Gut-dependent microbial translocation induces inflammation and cardiovascular events after ST-elevation myocardial infarction

  • Xin Zhou (Creator)
  • Jing Li (Creator)
  • Junli Guo (Contributor)
  • Bin Geng (Creator)
  • Wen Jie Ji (Contributor)
  • Qian Zhao (Creator)
  • Jinlong Li (Creator)
  • Xin Lin Liu (Contributor)
  • Jun Xiang Liu (Contributor)
  • Zhao Zeng Guo (Contributor)
  • Wei Cai (Creator)
  • Yong Qiang Ma (Contributor)
  • Dong Ren (Creator)
  • Jun Miao (Creator)
  • Shaobo Chen (Contributor)
  • Zhuoli Zhang (Contributor)
  • Junru Chen (Contributor)
  • Jiuchang Zhong (Contributor)
  • Wenbin Liu (Contributor)
  • Minghui Zou (Contributor)
  • Yu Ming Li (Creator)
  • Jun Cai (Creator)



Abstract Background Post-infarction cardiovascular remodeling and heart failure are the leading cause of myocardial infarction (MI)-driven death during the past decades. Experimental observations have involved intestinal microbiota in the susceptibility to MI in mice; however, in humans, identifying whether translocation of gut bacteria to systemic circulation contributes to cardiovascular events post-MI remains a major challenge. Results Here, we carried out a metagenomic analysis to characterize the systemic bacteria in a cohort of 49 healthy control individuals, 50 stable coronary heart disease (CHD) subjects, and 100 ST-segment elevation myocardial infarction (STEMI) patients.
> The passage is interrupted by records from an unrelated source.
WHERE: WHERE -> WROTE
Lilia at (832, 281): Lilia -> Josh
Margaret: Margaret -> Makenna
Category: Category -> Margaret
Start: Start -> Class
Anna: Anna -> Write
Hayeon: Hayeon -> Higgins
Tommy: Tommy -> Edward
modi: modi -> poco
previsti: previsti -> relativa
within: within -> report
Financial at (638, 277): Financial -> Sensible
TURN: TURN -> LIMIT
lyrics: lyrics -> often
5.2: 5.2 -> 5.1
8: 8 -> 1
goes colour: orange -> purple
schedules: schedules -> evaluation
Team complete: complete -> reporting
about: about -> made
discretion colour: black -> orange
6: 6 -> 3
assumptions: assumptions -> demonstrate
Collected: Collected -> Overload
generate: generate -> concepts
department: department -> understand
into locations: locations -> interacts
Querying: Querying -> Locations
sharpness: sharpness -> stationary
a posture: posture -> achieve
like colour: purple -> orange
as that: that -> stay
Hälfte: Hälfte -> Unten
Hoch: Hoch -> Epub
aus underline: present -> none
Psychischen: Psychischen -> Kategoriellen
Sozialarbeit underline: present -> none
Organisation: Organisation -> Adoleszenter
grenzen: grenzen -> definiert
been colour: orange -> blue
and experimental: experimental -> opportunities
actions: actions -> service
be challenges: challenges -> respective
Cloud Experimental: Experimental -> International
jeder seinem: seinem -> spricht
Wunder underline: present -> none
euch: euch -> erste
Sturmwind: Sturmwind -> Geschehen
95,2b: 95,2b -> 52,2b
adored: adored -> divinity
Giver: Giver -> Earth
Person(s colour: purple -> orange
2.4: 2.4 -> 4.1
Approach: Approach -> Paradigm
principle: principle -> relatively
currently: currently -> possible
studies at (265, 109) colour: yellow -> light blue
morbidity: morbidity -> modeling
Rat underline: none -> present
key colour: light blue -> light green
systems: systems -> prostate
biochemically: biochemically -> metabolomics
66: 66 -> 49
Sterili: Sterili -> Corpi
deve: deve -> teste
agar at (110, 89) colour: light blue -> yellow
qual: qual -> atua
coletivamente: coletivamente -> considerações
We report for the first time higher microbial richness and diversity in the systemic microbiome of STEMI patients. More than 12% of post-STEMI blood bacteria were dominated by intestinal microbiota (Lactobacillus, Bacteroides, and Streptococcus). The significantly increased product of gut bacterial translocation (LPS and d-lactate) was correlated with systemic inflammation and predicted adverse cardiovascular events. Following experimental MI, compromised left ventricle (LV) function and intestinal hypoperfusion drove gut permeability elevation through tight junction protein suppression and intestinal mucosal injury. Upon abrogation of gut bacterial translocation by antibiotic treatment, both systemic inflammation and cardiomyocyte injury in MI mice were alleviated. Conclusions Our results provide the first evidence that cardiovascular outcomes post-MI are driven by intestinal microbiota translocation into systemic circulation. New therapeutic strategies targeting to protect the gut barrier and eliminate gut bacteria translocation may reduce or even prevent cardiovascular events post-MI.